Induction of Superior Systemic and Mucosal Protective Immunity to SARS-CoV-2 by Nasal Administration of a VSV–ΔG–Spike Vaccine
, Noam Erez 1, Hadas Tamir 1, Liat Bar-On 2, Julia Ryvkin 3, Dena Leshkowitz 3, Ofir Israeli 2, Shay Weiss 1, Amir Ben-Shmuel 1, Moria Barlev-Gross 1, Lilach Cherry Mimran 1, Hagit Achdout 1, Nir Paran 1,* and Tomer Israely 1,*
Round 1
Reviewer 1 Report
Comments and Suggestions for AuthorsThe rapid spread of SARS-CoV-2 variants poses a significant challenge to the efficacy of existing vaccines. While intramuscular (IM) administration provides short-lived immunity, it fails to prevent infection and transmission effectively. Therefore, novel vaccination strategies are imperative to extend vaccine effectiveness. In their study, Yahalom-Ronen and colleagues demonstrated that intranasal (IN) delivery of the VSV-ΔG-Spike vaccine directly to mucosal surfaces induced robust mucosal and systemic immune responses. Compared to IM vaccination in the K18-hACE2 model, IN vaccination predominantly stimulated mucosal IgA and T-cell responses, decreased viral load at the infection site, and mitigated disease-associated brain gene expression.
Importantly, IN vaccination maintained its protective effect even one year post-administration. These findings underscore the potential of a heterologous IM+IN vaccination regimen to elicit mucosal immunity alongside systemic protection. Moreover, the IM+IN regimen showed efficacy in preventing virus transmission in a golden Syrian hamster co-caging model.
In summary, this study highlights the favorable potential of IN vaccination with VSV-ΔG-Spike, either as a homologous IN+IN regimen or as a booster following IM vaccination.

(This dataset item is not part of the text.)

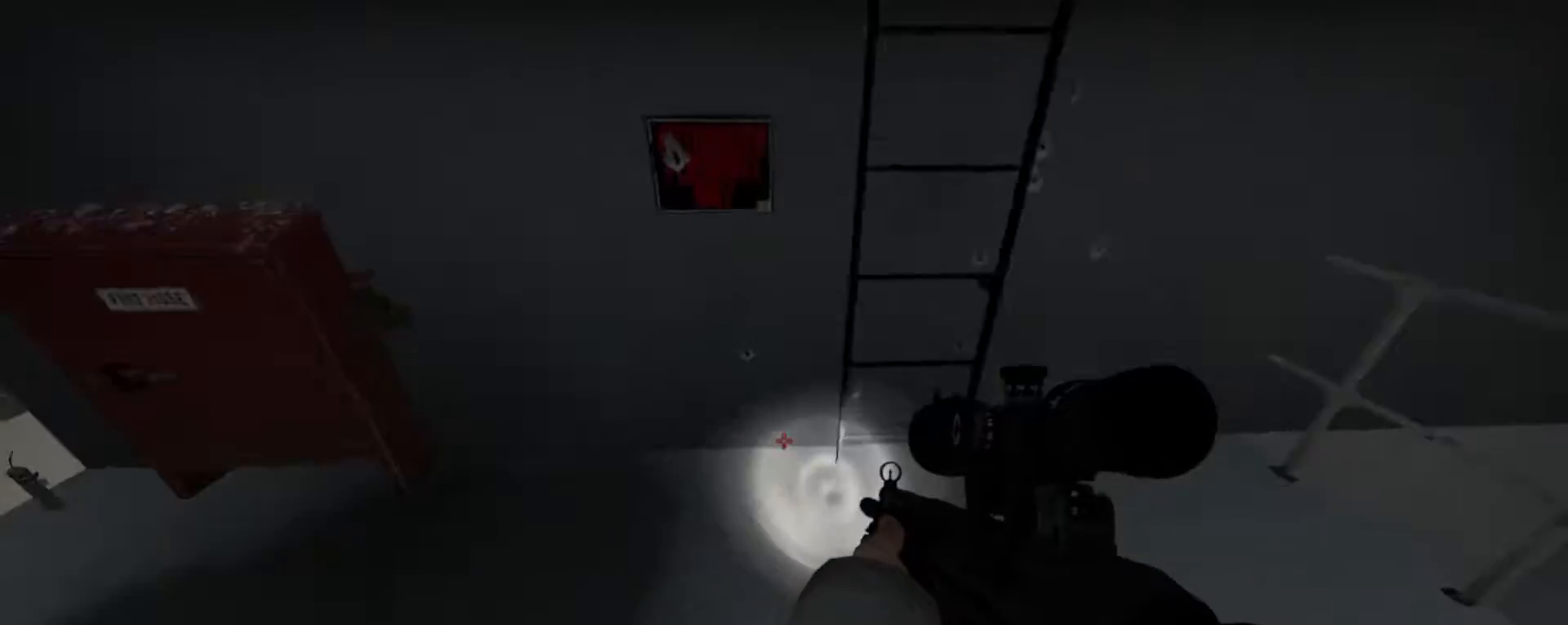
{"keys": ["w"], "mouse": [], "events": [[200, "w", "down"]]}
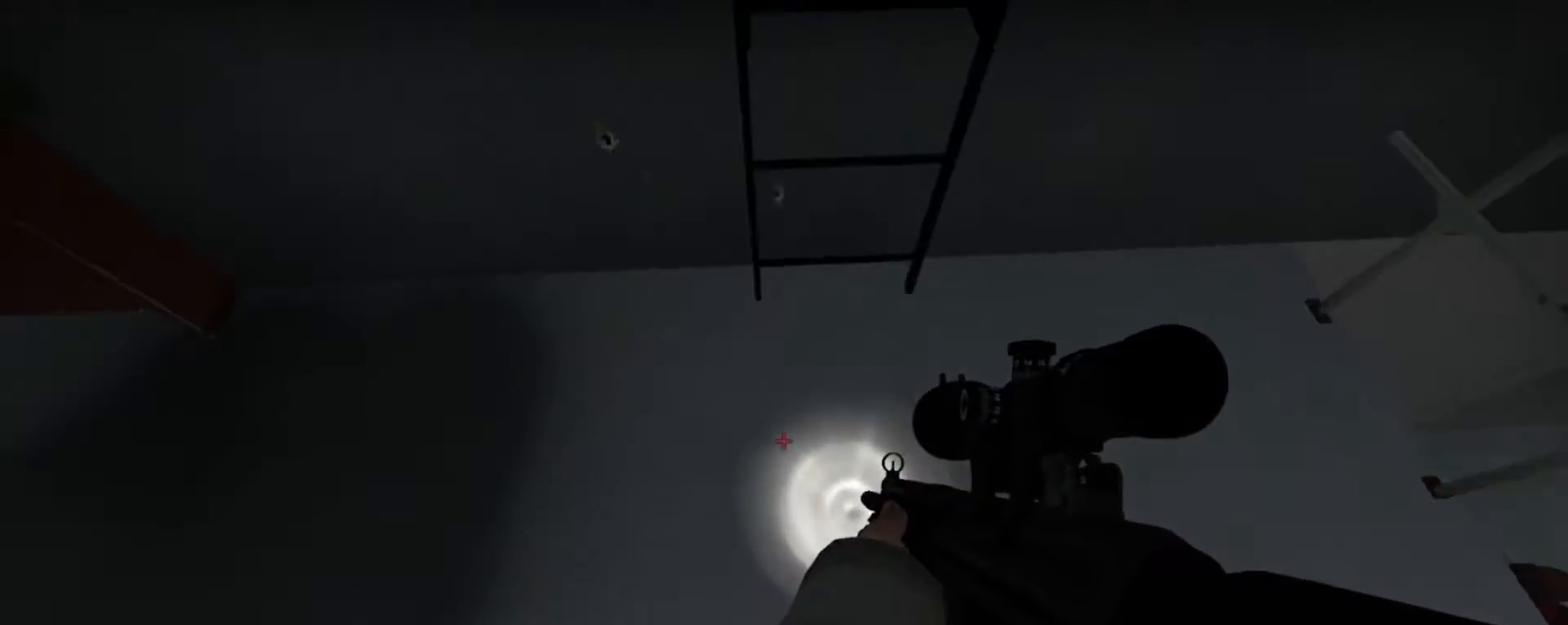
{"keys": ["d", "s"], "mouse": [], "events": [[33, "space", "down"], [133, "w", "up"], [200, "space", "up"], [267, "d", "down"], [333, "s", "down"]]}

Overall, this preclinical trial of a vaccine candidate presents strong results supporting the use of the VSV-ΔG-Spike vaccine candidate via the IN route. However, it is essential to note that this proof of concept requires further evaluation to assess its efficacy against SARS-CoV-2 Omicron variants. Since the Omicron variant emerged towards the end of 2021 and has been the predominant lineage circulating globally since early 2022, it is crucial to conduct experiments to evaluate the vaccine candidate's potential efficacy against this current variant.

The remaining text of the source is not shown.